= Enunciado =
Retome o texto sobre a indemnização por expropriação de solos da RAN e continue-o a partir da sua última frase.

12 – No projecto do empreendimento existem duas áreas de terreno com cerca de
4.150 m2 cada uma, designadas como “área de reserva” que podem destinar-se à
futura construção de hotéis.
13 – O Município de Vila do Conde encontra-se a considerar a inserção da área da
expropriação para área de construção na revisão do PDM em curso.
(…)”
E, tendo em consideração estes factos, relativamente à questão da aplicação do
mencionado factor de correcção no cálculo da indemnização devida pelo acto
expropriativo, concordou com essa aplicação, por entender que entre as
circunstâncias a ponderar no cálculo do valor de um solo integrado na RAN, nos
termos do n.º 3, do artigo 27.º, do C. das Exp., pode incluir-se a existência de
expectativas de construção na zona onde se situam as parcelas expropriadas,
resultantes do forte desenvolvimento urbanístico da zona onde se localizam as
parcelas expropriadas.
É esta interpretação cuja constitucionalidade cumpre verificar.
Os critérios usados pelos tribunais no cálculo da indemnização devida pela
expropriação de solos situados em zonas de utilização condicionada, por
determinação legal, como sucede com as áreas RAN (Reserva Agrícola Nacional),
têm sido objecto de frequentes acusações de violação dos princípios
constitucionais aplicáveis nesta matéria, o que tem exigido a intervenção do
Tribunal Constitucional.
Além da questão da relevância do tipo de aproveitamento do solo visado com o
acto expropriativo na definição dos critérios de cálculo da indemnização devida
pela expropriação (vide, entre outros, os acórdãos do Tribunal Constitucional
n.º 267/97, 20/2000, 247/2000, 243/2001, 121/2002, 219/2001, 155/2002, 172/2002,
245/2003, 333/2003, 346/2003, 347/2003, 557/2003, 275/2004 642/2004, 398/2005,
238/2007, 276/07, 337/2007, todos acessíveis em www.tribunalconstitucional.pt),
o Tribunal Constitucional também tem apreciado a constitucionalidade dos
critérios de cálculo da indemnização por expropriação de solos integrados em
zonas em que a edificação é proibida, mas que reúnem os requisitos legais da sua
aptidão para a construção e foram adquiridos em data anterior à sua integração
naquelas zonas de utilização condicionada (vide, entre outros, os acórdãos do
Tribunal Constitucional n.º 275/04, 114/05, 145/05, 398/05, 417/06, 118/07,
234/07, 239/07 e 469/07, igualmente acessíveis em
www.tribunalconstitucional.pt).

= Conteúdo dos registos =

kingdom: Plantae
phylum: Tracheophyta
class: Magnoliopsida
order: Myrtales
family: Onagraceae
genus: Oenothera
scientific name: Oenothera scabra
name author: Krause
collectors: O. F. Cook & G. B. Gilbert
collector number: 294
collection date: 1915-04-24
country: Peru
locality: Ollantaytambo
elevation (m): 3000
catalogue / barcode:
--
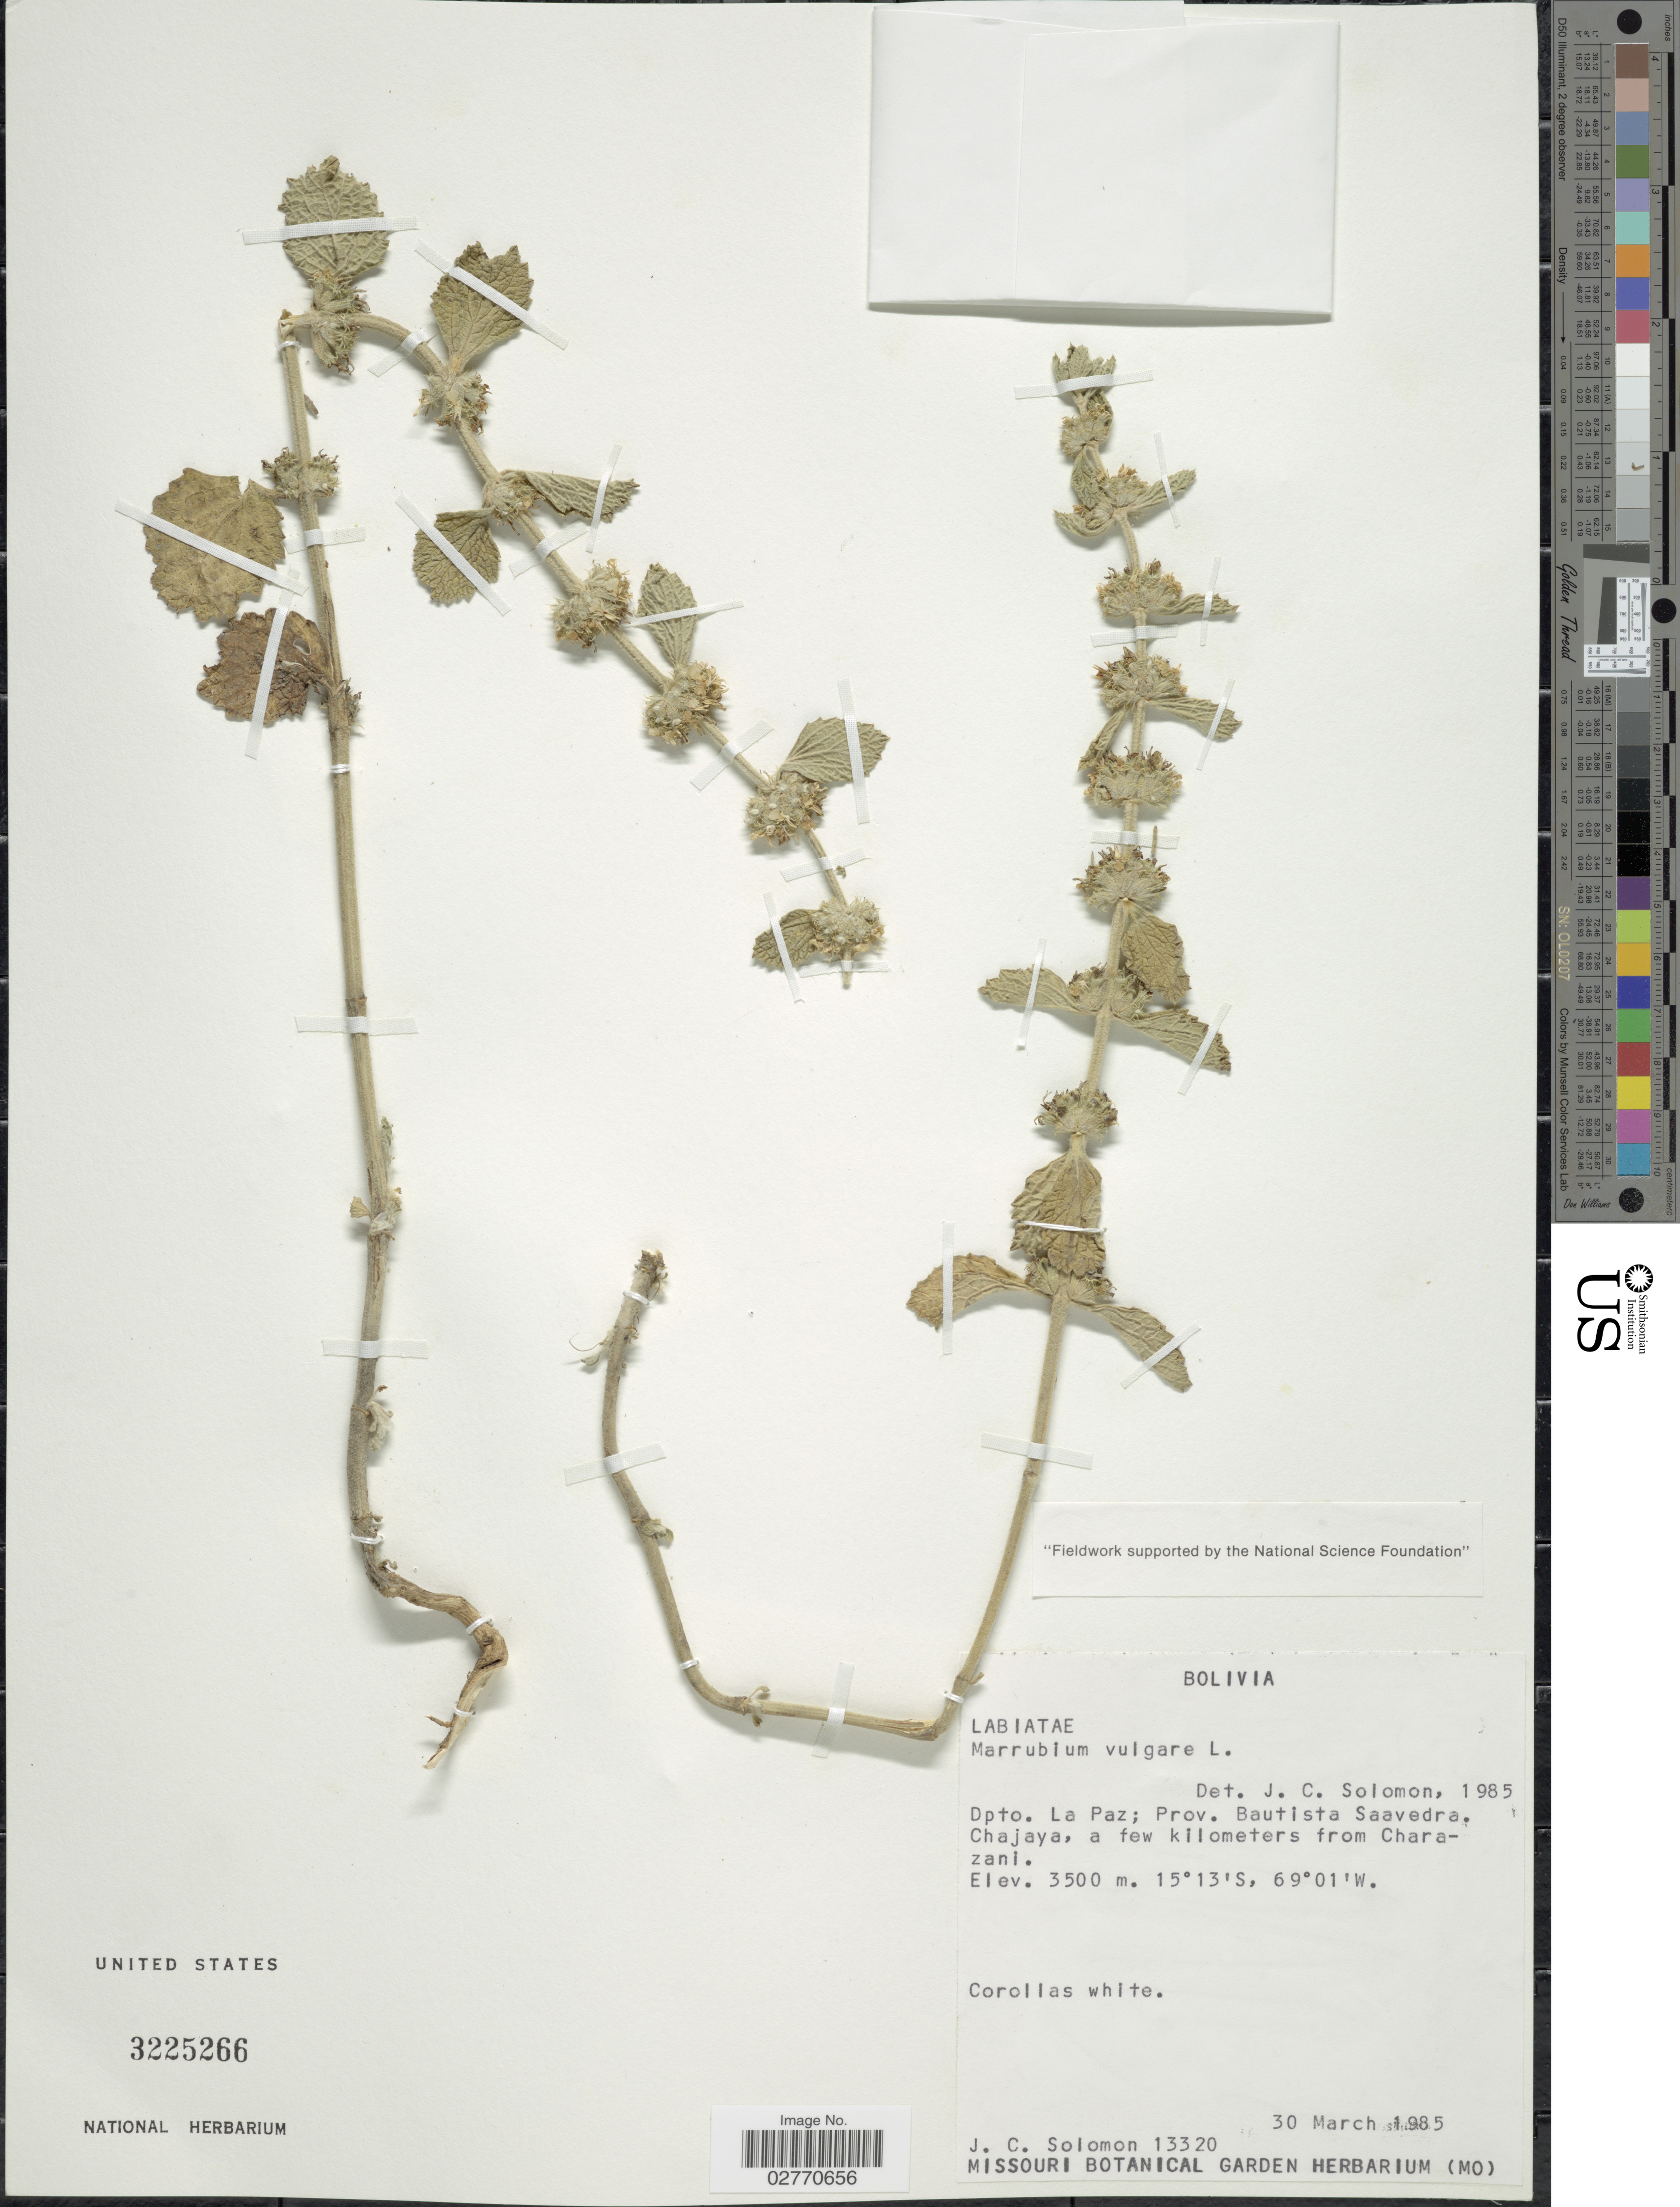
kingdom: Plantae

= A resposta =
A questão de constitucionalidade que é colocada neste recurso, apesar de ser
vizinha das que foram apreciadas nos recursos sobre os quais recaíram os
acórdãos acima citados, é uma questão nova.
Aqui não se discute se a finalidade do acto expropriativo, ou o facto do solo
expropriado ter aptidão edificativa e ter sido adquirido em data anterior à sua
integração em zona de utilização condicionada, podem ou devem influir nos
critérios de cálculo da indemnização a arbitrar pela expropriação, mas sim se
entre as circunstâncias a ponderar no cálculo da indemnização pela expropriação
de um solo integrado em área RAN, nos termos do n.º 3, do artigo 27.º, do
C.Exp., pode incluir-se a existência de expectativas de construção, resultantes
do forte desenvolvimento urbanístico da zona onde se localizam as parcelas
expropriadas.
A recorrente acusa esta interpretação de violar o princípio da justa
indemnização, consagrado no artigo 62.º, n.º 2, da C.R.P., e o princípio da
igualdade consagrado no artigo 13.º, da C.R.P., entre expropriados e
não-expropriados.
2.2. Do princípio da justa indemnização
O artº 62.º, n.º 2, da C.R.P., determina que a expropriação por utilidade
pública só pode ser efectuada mediante o pagamento de justa indemnização.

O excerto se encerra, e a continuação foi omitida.